While the language of public health is certainly applicable – few things are less healthy than a bullet – the NRA won’t fail to note that the measures required to improve this particular problem all revert to gun control of one sort or another. Rosenberg is clearly concerned with more than teenage gangsters wild in the streets. “Having a gun in a home is a very dangerous thing,” he says, citing a study indicating that a gun in the home is 43 times more likely to be used in a family suicide or homicide than to kill an intruder.
A pioneer in a field that the CDC – in perfect bureaucratic pitch – used to call “intentional injuries,” Rosenberg lists four main categories where regulatory intervention might be possible:
Regulate who has guns. This is gun control at its purest, encompassing proposals such as a ban on sales to minors and increased licensing requirements for gun dealers as well as buyers.
Regulate the lethality of guns. This would primarily address gun manufacturers, imposing controls, for example, on barrel length and gun caliber and restricting certain types of ammunition. Technological advances may come into play here as well. Rosenberg cites the possibility of manufacturing a gun trigger with sensors that recognize and respond to only one hand. (The owner’s hand would probably have to be implanted with a chip.) Such technology might be particularly useful to police officers. According to one study, in nearly one-quarter of police homicides, the officer was killed with his or her own gun.

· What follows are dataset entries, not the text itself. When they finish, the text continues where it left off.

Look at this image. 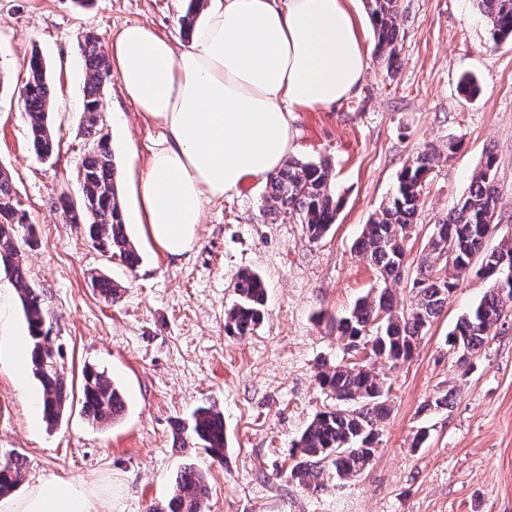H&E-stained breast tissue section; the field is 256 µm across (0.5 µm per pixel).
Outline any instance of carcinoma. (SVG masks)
<instances>
[{
	"mask_svg": "<svg viewBox=\"0 0 512 512\" xmlns=\"http://www.w3.org/2000/svg\"><path fill=\"white\" fill-rule=\"evenodd\" d=\"M475 2L490 25L493 44L512 40V0ZM203 7L204 0H188L180 20L184 36L190 35ZM367 7L374 27V55L389 69L401 50L398 0H367ZM79 44L87 74L80 131L92 142V150L81 163L79 201L64 200L62 209L70 223L86 226L88 237L103 253L133 269L141 256L127 234L117 189L118 170L100 121L102 92L113 78L111 62L93 34L81 35ZM51 97L47 67L34 52L27 61L19 100L33 149L44 161L59 150L49 124ZM460 148L461 142L456 140L443 145L450 156ZM441 151L426 147L411 155L393 193L364 226L356 242V253L375 267L385 282L401 278L406 264L405 237ZM495 164L494 155L487 154L468 193L436 225L427 253L420 260L419 276L413 282L408 305L398 307L389 288L380 287L358 299L353 309L336 321L343 357L334 365H322L317 373L320 387L334 395L336 405L316 413L291 450L289 478L298 486L317 493L323 490L325 476L331 472L340 480L355 477L369 466L377 452L378 423L388 413L386 383L366 364L350 361L354 352L367 349L369 354L383 357L394 366L409 361L450 295L472 273L489 279L490 287L478 305L448 332L445 343L457 363L473 369L492 330L512 320V314L506 311V303L512 301V243L504 240L490 251L485 247L495 229L499 202ZM333 178L327 159H290L266 182L264 212L285 214L305 225L311 238L321 239L335 224L342 206ZM35 243L33 225L20 207L13 179L1 169L0 269L20 292L30 336L31 371L41 385L45 421L51 427L57 426L77 401L84 416L93 422L116 423L125 415V396L105 370L94 364L84 365L77 400L60 374L59 349L52 347L42 299L29 283L24 259L25 250ZM92 285L108 303L120 297L121 285L106 276L92 277ZM235 290L237 300L226 313V329L229 334L244 338L263 321L266 289L258 274L243 272L238 275ZM177 434L193 439L217 460L224 456V417L209 406L197 408L191 424H178ZM25 465L18 455L0 461V498L11 494ZM206 497L204 475L189 467L178 476L167 508L154 512H202L198 504Z\"/></svg>",
	"mask_w": 512,
	"mask_h": 512,
	"instance_id": "cac0c4a2",
	"label": "carcinoma"
}]
</instances>
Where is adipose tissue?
I'll use <instances>...</instances> for the list:
<instances>
[{"label": "adipose tissue", "instance_id": "adipose-tissue-1", "mask_svg": "<svg viewBox=\"0 0 512 512\" xmlns=\"http://www.w3.org/2000/svg\"><path fill=\"white\" fill-rule=\"evenodd\" d=\"M350 0H208L177 48L143 24L113 38L125 99L167 131L135 185L137 217L166 254H185L203 204L268 179L294 148V114L357 94L368 68ZM0 512H100L69 483L0 501Z\"/></svg>", "mask_w": 512, "mask_h": 512}]
</instances>
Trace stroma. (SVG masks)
<instances>
[{"mask_svg":"<svg viewBox=\"0 0 512 512\" xmlns=\"http://www.w3.org/2000/svg\"><path fill=\"white\" fill-rule=\"evenodd\" d=\"M186 0H0V166L14 179L38 244L26 258L41 293L47 326L65 379L94 364L124 388L128 411L115 428L93 425L80 407L47 427L34 376L15 381L16 363L0 357V458L19 454L27 466L17 495L37 484L54 489L79 482L105 496L102 512H153L172 496L187 467L201 470L210 495L206 512H512V327L494 329L477 365L465 371L445 338L482 299L487 280L471 276L421 340L411 361L385 375L390 414L380 425L377 452L364 472L325 481L312 494L288 477L294 442L314 415L331 406L316 380L318 363L341 360L336 321L379 275L354 244L392 192L404 163L448 138L462 143L428 176L408 232L407 267L390 289L408 301L420 258L436 224L469 190L485 160L496 157L500 200L488 248L512 240V41L493 45L474 0H400L402 50L393 66L370 60L356 97L332 109L296 114L293 158L329 160L343 207L319 241L286 215L264 214L263 183L205 203L189 251L171 257L136 224L130 182L144 169L165 129L145 120L109 84L101 114L120 171V199L142 260L128 269L99 251L83 225L65 223L59 198L78 199L79 170L90 148L79 130L86 78L79 46L95 33L110 49L127 24L151 26L185 45L178 19ZM39 52L54 87L50 113L59 152L40 160L32 151L17 90L31 52ZM470 74L478 90L461 92ZM261 276L264 320L241 339L228 334L225 313L240 273ZM121 286L107 303L91 279ZM448 408L422 413L438 393ZM224 415L223 461L203 449L175 445V422L196 408ZM427 430L413 447L418 430Z\"/></svg>","mask_w":512,"mask_h":512,"instance_id":"stroma-1","label":"stroma"}]
</instances>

Regulate how guns are carried or stored. This might be as simple as increasing penalties for carrying a concealed weapon or as difficult as regulating how guns are stored in the home.
Limit the number of guns. Again, gun control at its purest, based on the premise that since guns are a certified threat to public health, they should not be easy to buy.

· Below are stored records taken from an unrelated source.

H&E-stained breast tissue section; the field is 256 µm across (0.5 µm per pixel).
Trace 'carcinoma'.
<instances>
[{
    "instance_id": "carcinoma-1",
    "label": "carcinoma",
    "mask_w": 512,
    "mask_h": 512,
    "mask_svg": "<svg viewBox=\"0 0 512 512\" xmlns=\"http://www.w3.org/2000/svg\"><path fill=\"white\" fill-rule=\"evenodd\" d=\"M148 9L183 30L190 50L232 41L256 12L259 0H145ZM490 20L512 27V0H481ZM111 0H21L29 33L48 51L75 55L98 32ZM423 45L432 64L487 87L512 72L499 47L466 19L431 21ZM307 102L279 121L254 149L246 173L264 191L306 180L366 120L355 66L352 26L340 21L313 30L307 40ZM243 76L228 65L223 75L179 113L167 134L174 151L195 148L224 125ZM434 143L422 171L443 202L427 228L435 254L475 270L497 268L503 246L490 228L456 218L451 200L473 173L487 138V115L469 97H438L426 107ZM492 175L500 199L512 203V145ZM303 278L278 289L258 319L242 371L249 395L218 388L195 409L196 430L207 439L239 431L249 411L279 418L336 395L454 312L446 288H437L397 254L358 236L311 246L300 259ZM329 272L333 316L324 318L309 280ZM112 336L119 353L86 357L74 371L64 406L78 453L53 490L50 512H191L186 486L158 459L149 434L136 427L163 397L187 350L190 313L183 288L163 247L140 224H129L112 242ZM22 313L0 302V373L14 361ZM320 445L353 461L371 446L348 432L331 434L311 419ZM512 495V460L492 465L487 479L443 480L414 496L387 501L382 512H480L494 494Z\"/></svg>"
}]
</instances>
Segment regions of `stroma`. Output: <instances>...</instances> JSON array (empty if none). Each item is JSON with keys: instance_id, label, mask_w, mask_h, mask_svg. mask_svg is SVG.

Even the mere mention of such ideas from quasi-official lips is guaranteed to drive the gun nuts into a frenzy. It’s said that talk is cheap. But when talk is unprecedented, as White House support for even a fraction of this agenda would be, its value rises considerably.
“There’s some significant change going on out in the country,” says Peter Edelman. “The question is, What’s the edge of the envelope? The answer is, I don’t completely know.” The main question in Washington, of course, is how much political capital the White House will stake on what historically has been a losing battle against the landslide of guns.

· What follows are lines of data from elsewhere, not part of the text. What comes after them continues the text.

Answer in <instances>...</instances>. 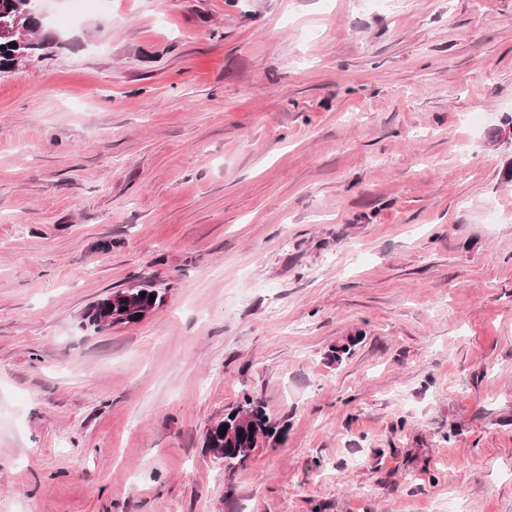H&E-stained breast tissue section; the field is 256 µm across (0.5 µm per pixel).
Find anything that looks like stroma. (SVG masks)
Segmentation results:
<instances>
[{
  "instance_id": "obj_1",
  "label": "stroma",
  "mask_w": 512,
  "mask_h": 512,
  "mask_svg": "<svg viewBox=\"0 0 512 512\" xmlns=\"http://www.w3.org/2000/svg\"><path fill=\"white\" fill-rule=\"evenodd\" d=\"M45 8L0 72V512H512V0ZM246 394L284 435L229 473ZM129 292V298H126L124 301L126 303H130L132 307H141L147 306L148 308L156 309L159 307L164 301L165 294L156 288L151 287H143L138 283H131L127 288L122 290L112 292L115 296L122 294L125 291ZM145 292V297H141L140 293ZM150 294L155 296L154 301H150ZM111 293L108 295H105L104 297L100 298L96 302H94L92 305L88 306L79 317L78 326L83 330L92 329L94 332H101L105 331L107 329L112 328V326H115L119 322H122L123 324H132L137 323L141 321V318L137 317L135 314H130L129 316H125L124 320L111 323L109 325L107 324H101L99 322V318H108V317H115V319H119L117 315L122 314L123 310L121 307H117L116 310L113 309L112 311V305L108 303L107 298L110 297ZM113 312V313H112Z\"/></svg>"
}]
</instances>
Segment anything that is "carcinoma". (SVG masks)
<instances>
[{"instance_id":"obj_1","label":"carcinoma","mask_w":512,"mask_h":512,"mask_svg":"<svg viewBox=\"0 0 512 512\" xmlns=\"http://www.w3.org/2000/svg\"><path fill=\"white\" fill-rule=\"evenodd\" d=\"M27 0H0V72L8 70L21 59L40 56L53 47L55 40L32 34L21 40L13 30L29 23L25 14ZM129 298L125 302L134 307L147 306L155 309L164 301L165 293L151 287L132 283L127 287ZM145 296H140V293ZM155 299H150V296ZM123 313L121 308H112L107 297H102L88 306L79 317L78 326L83 330L105 331L112 325L102 324L100 320ZM227 431H221L222 426ZM278 428L266 414L263 405L250 396L224 414V417L208 426L204 435L203 447L217 457L224 459V468L230 472L246 466L253 451L261 443L273 440Z\"/></svg>"}]
</instances>
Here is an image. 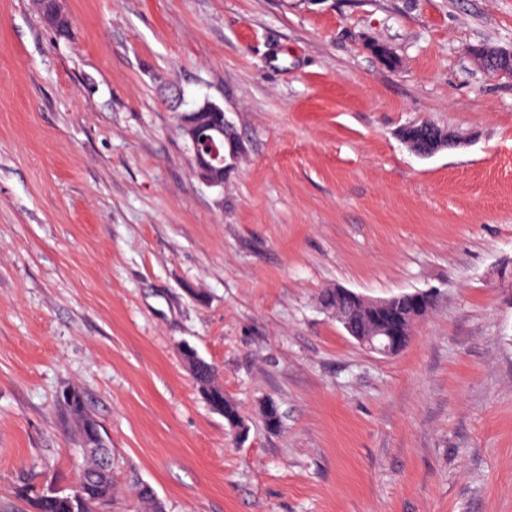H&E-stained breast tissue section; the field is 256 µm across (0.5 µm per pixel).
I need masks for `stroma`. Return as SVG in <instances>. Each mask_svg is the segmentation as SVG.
I'll return each mask as SVG.
<instances>
[{
    "mask_svg": "<svg viewBox=\"0 0 512 512\" xmlns=\"http://www.w3.org/2000/svg\"><path fill=\"white\" fill-rule=\"evenodd\" d=\"M60 5L63 37L0 0V512L72 481L73 386L112 512L142 484L165 512H512V79L469 54L512 47V0ZM175 88L242 143L223 187ZM424 121L463 146L416 155L400 132ZM336 286L434 306L385 357L321 308ZM195 384L208 405L224 416L227 426L245 428L244 419L240 415L237 404L229 397L224 396V388L217 380L215 368L203 361L195 370Z\"/></svg>",
    "mask_w": 512,
    "mask_h": 512,
    "instance_id": "stroma-1",
    "label": "stroma"
}]
</instances>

“The president feels very, very strongly about guns,” Edelman says. “You can see it in the strength of the feeling he has when he talks about it.” Speaking recently in Baltimore, the president said, “Every time another kid takes another assault weapon onto another dark street and commits another random drive-by shooting and sends another child to the Johns Hopkins emergency room, that adds to the cost of health care.”
In testifying about health care before Congress this fall, Hillary Rodham Clinton gave a verbal nod to Chicago Rep. Mel Reynolds’ public-health initiative to tax the bejesus out of guns. But the White House chose not to include the measure in its health-care package. “The political will hasn’t really been tested,” Rosenberg acknowledges.
Campaigning in New Jersey with Gov. Jim Florio in October, Hillary Clinton said, “We’ve got the gun lobby and the NRA on the run.” We’ll soon see how ardently the White House gives chase.